(DATA PROVIDED)
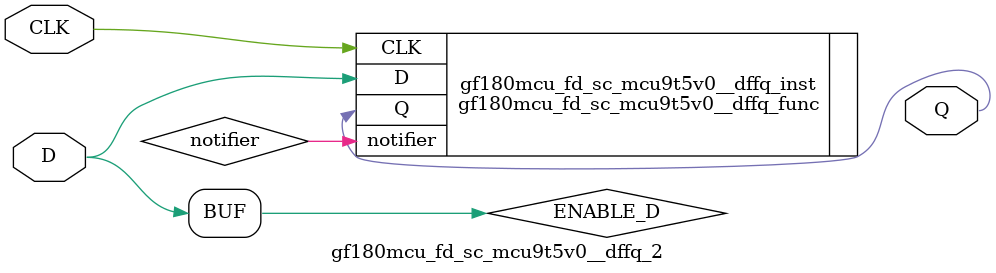
<source format=v>

`ifndef GF180MCU_FD_SC_MCU9T5V0__DFFQ_2_V
`define GF180MCU_FD_SC_MCU9T5V0__DFFQ_2_V

`include "gf180mcu_fd_sc_mcu9t5v0__dffq_func.v"

`ifdef USE_POWER_PINS
module gf180mcu_fd_sc_mcu9t5v0__dffq_2( CLK, D, Q, VDD, VSS );
inout VDD, VSS;
`else // If not USE_POWER_PINS
module gf180mcu_fd_sc_mcu9t5v0__dffq_2( CLK, D, Q );
`endif // If not USE_POWER_PINS
input CLK, D;
output Q;

`ifdef USE_POWER_PINS
  gf180mcu_fd_sc_mcu9t5v0__dffq_func gf180mcu_fd_sc_mcu9t5v0__dffq_inst(.CLK(CLK),.D(D),.Q(Q),.VDD(VDD),.VSS(VSS),.notifier(notifier));
`else // If not USE_POWER_PINS
  gf180mcu_fd_sc_mcu9t5v0__dffq_func gf180mcu_fd_sc_mcu9t5v0__dffq_inst(.CLK(CLK),.D(D),.Q(Q),.notifier(notifier));
`endif // If not USE_POWER_PINS

`ifndef FUNCTIONAL
	// spec_gates_begin


	not MGM_G0(ENABLE_NOT_D,D);


	buf MGM_G1(ENABLE_D,D);


	// spec_gates_end



   specify

	// specify_block_begin

	// seq arc CLK --> Q
	(posedge CLK => (Q : D))  = (1.0,1.0);

	$width(negedge CLK &&& (ENABLE_NOT_D === 1'b1)
		,1.0,0,notifier);

	$width(posedge CLK &&& (ENABLE_NOT_D === 1'b1)
		,1.0,0,notifier);

	$width(negedge CLK &&& (ENABLE_D === 1'b1)
		,1.0,0,notifier);

	$width(posedge CLK &&& (ENABLE_D === 1'b1)
		,1.0,0,notifier);

	// hold D-HL CLK-LH
	$hold(posedge CLK,negedge D,1.0,notifier);

	// hold D-LH CLK-LH
	$hold(posedge CLK,posedge D,1.0,notifier);

	// setup D-HL CLK-LH
	$setup(negedge D,posedge CLK,1.0,notifier);

	// setup D-LH CLK-LH
	$setup(posedge D,posedge CLK,1.0,notifier);

	// mpw CLK_lh
	$width(posedge CLK,1.0,0,notifier);

	// mpw CLK_hl
	$width(negedge CLK,1.0,0,notifier);

	// period CLK
	$period(posedge CLK &&& (ENABLE_NOT_D === 1'b1)
		,1.0,notifier);

	// period CLK
	$period(posedge CLK &&& (ENABLE_D === 1'b1)
		,1.0,notifier);

	// period CLK
	$period(posedge CLK,1.0,notifier);

	// specify_block_end

   endspecify

   `endif

endmodule
`endif // GF180MCU_FD_SC_MCU9T5V0__DFFQ_2_V

</source>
(End DATA PROVIDED)
WORK TASK: Pull every line containing the word "negedge" out of the entries above.

RESULT OF THE EXERCISE:
	$width(negedge CLK &&& (ENABLE_NOT_D === 1'b1)
	$width(negedge CLK &&& (ENABLE_D === 1'b1)
	$hold(posedge CLK,negedge D,1.0,notifier);
	$setup(negedge D,posedge CLK,1.0,notifier);
	$width(negedge CLK,1.0,0,notifier);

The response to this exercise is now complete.